RiboMethSeq analysis was performed essentially as described previously [25,29] and bioinformatic analysis was done using ±2 nt interval, as described in [31]. ScoreC2 (called here MethScore) was used as a measure of Nm level at a given nucleotide. The MethScore can display negative values for unmethylated nucleotides and reaches 1.0 for fully methylated positions. Correlation coefficients were calculated according to Pearson, the analysis was performed using R packages Hmisc and corrplot, the clusters ordered using the hclust option.

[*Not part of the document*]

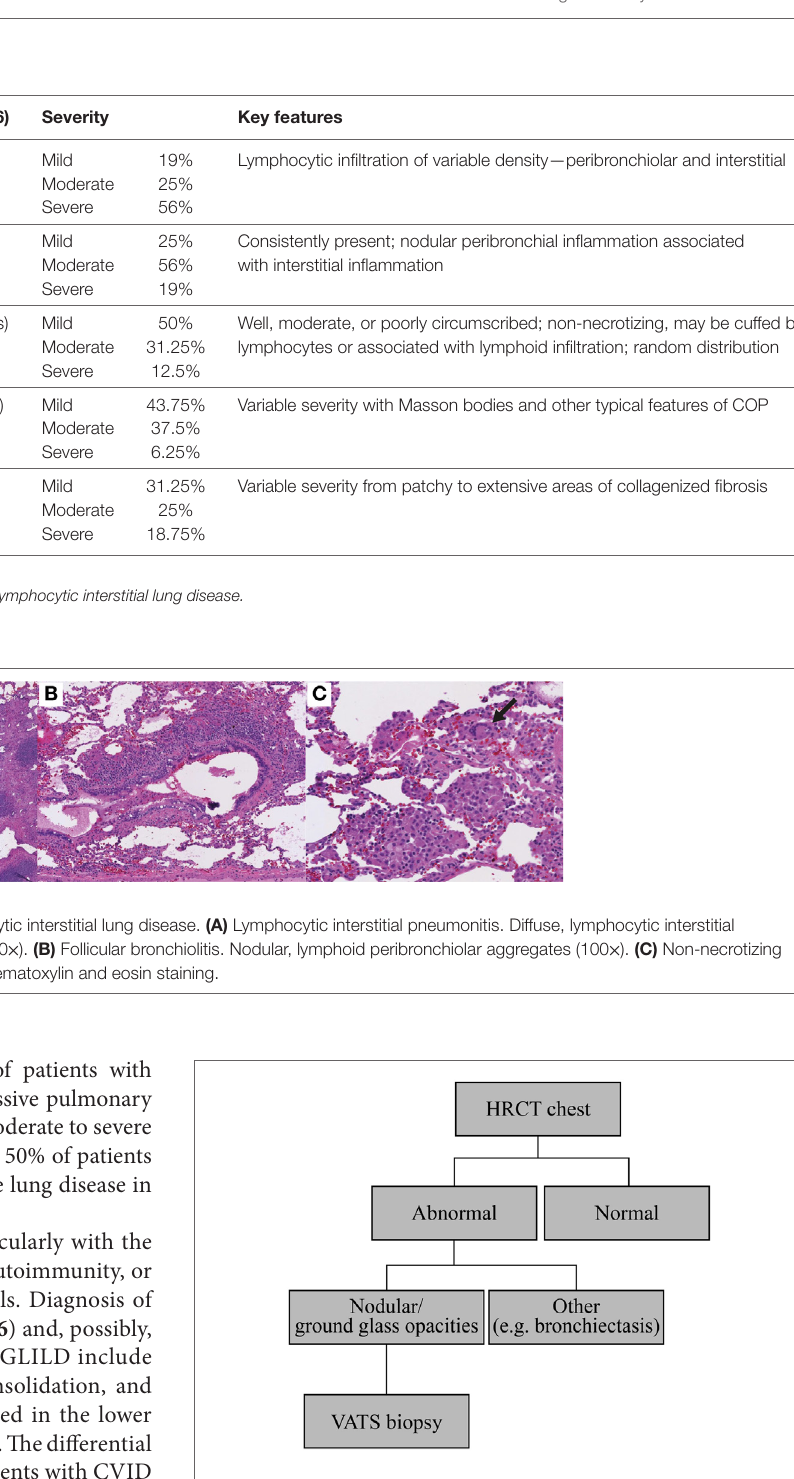
FigURe 6 | Granulomatous-lymphocytic interstitial lung disease diagnostic algorithm. All patients with common variable immunodeficiency should have a high-resolution computed tomography (HRCT) of the chest to screen for pulmonary disease. If there is significant interstitial lung disease (ground glass abnormalities, nodules, and areas of consolidation), one should consider lung biopsy by video-assisted thoracoscopic surgery (VATS) for definitive diagnosis. It may be worth considering if a more easily accessible organ such as a lymph node could be useful for detection of granulomas.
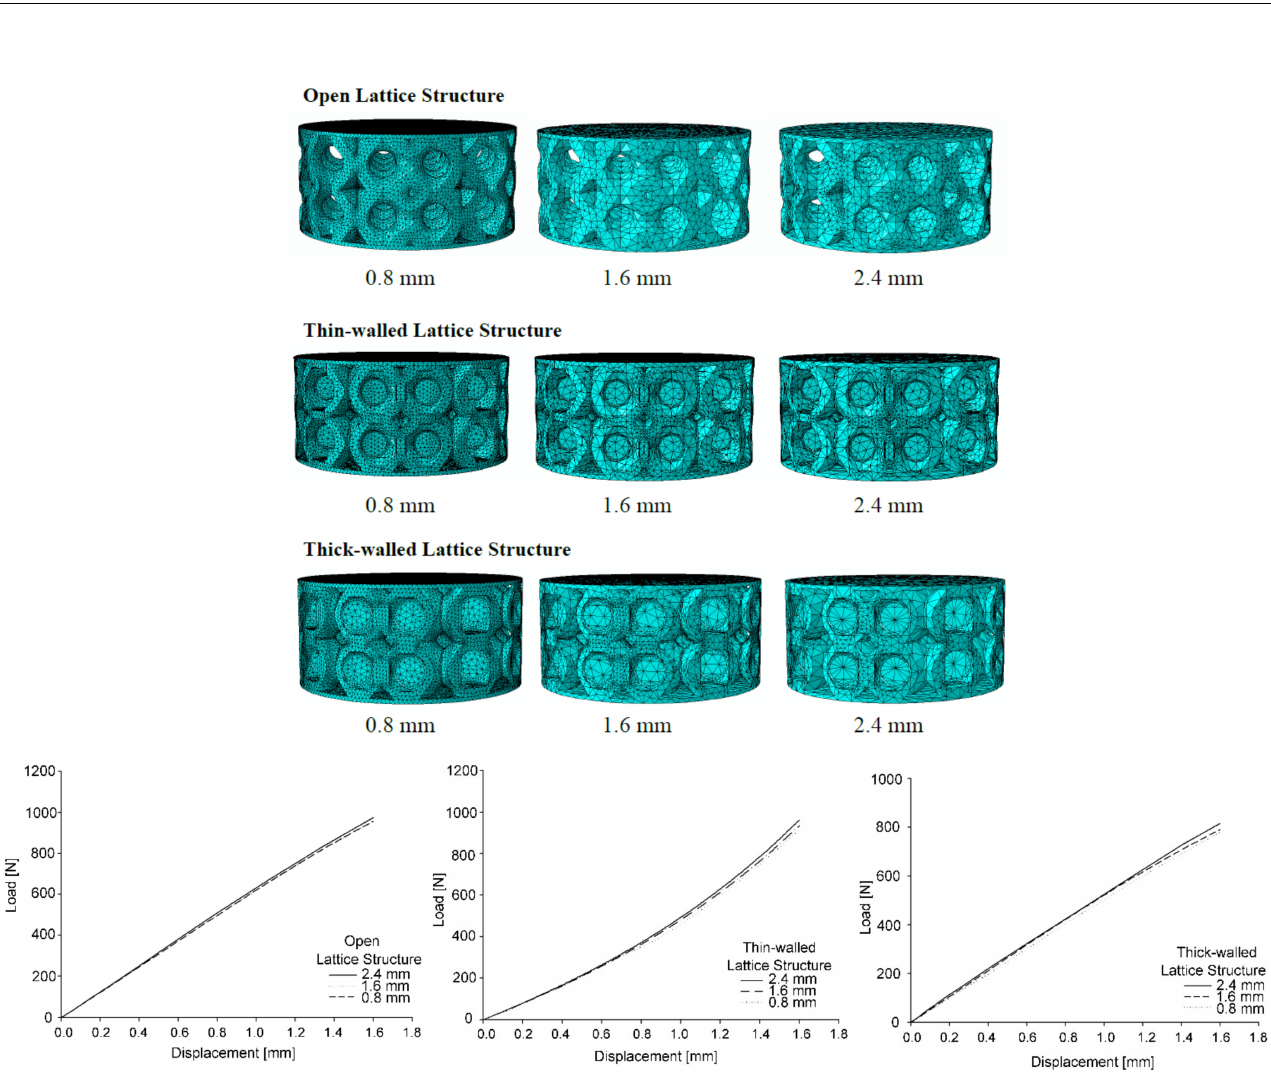
Figure 9. Mesh independency analysis of lattice structures and convergence analysis. Table 5. Mesh of lattice structures: nodes and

Visualization of the human ribosome and mapping of modified positions

The PDB entry 6EK0 describing the 3D structure of the human ribosome in complex with the initiator tRNAMet in the E site was used to visualize modified positions in ribosomal RNAs [45]. All representations were drawn with PyMOL 2.3 (https://pymol.org/2/). The modified positions were represented using spheres, the geometrical centre of the nucleotide corresponding to the centre of the sphere. For the sake of clarity, only ribosomal RNA traces were displayed and ribosomal proteins were omitted from the representations.

Supplementary Material

Supplemental Material

Acknowledgements

We are grateful to all our collaborators for generously providing biological material and/or total RNA samples included in this comparative study.

Funding Statement

This work was supported by EpiARN and ViroMOD FRCR projects from Grand Est Region (France), as well as PRC ‘MetRibo’ and PRCI ‘D-erase’ projects funded by ANR. This paper was based upon work from COST Action CA16120 EPITRAN, supported by COST (European Cooperation in Science and Technology).

Availability statement

Raw sequencing data were generated at the Epitranscriptomics and RNA Sequencing (EpiRNA-Seq) Core Facility, Nancy, France and uploaded to European Nucleotide Archive under accession numbers PRJEB43738, PRJEB35565 and PRJEB46620. The derived data supporting the findings of this study as well as computer code are available on request from the corresponding author [YM].

Disclosure statement

No potential conflict of interest was reported by the author(s).

Author contributions

Study design - YM and VM, wet lab experiments – VM, data analysis - WR and YM, mapping and visualization of the rRNA modifications -MQ.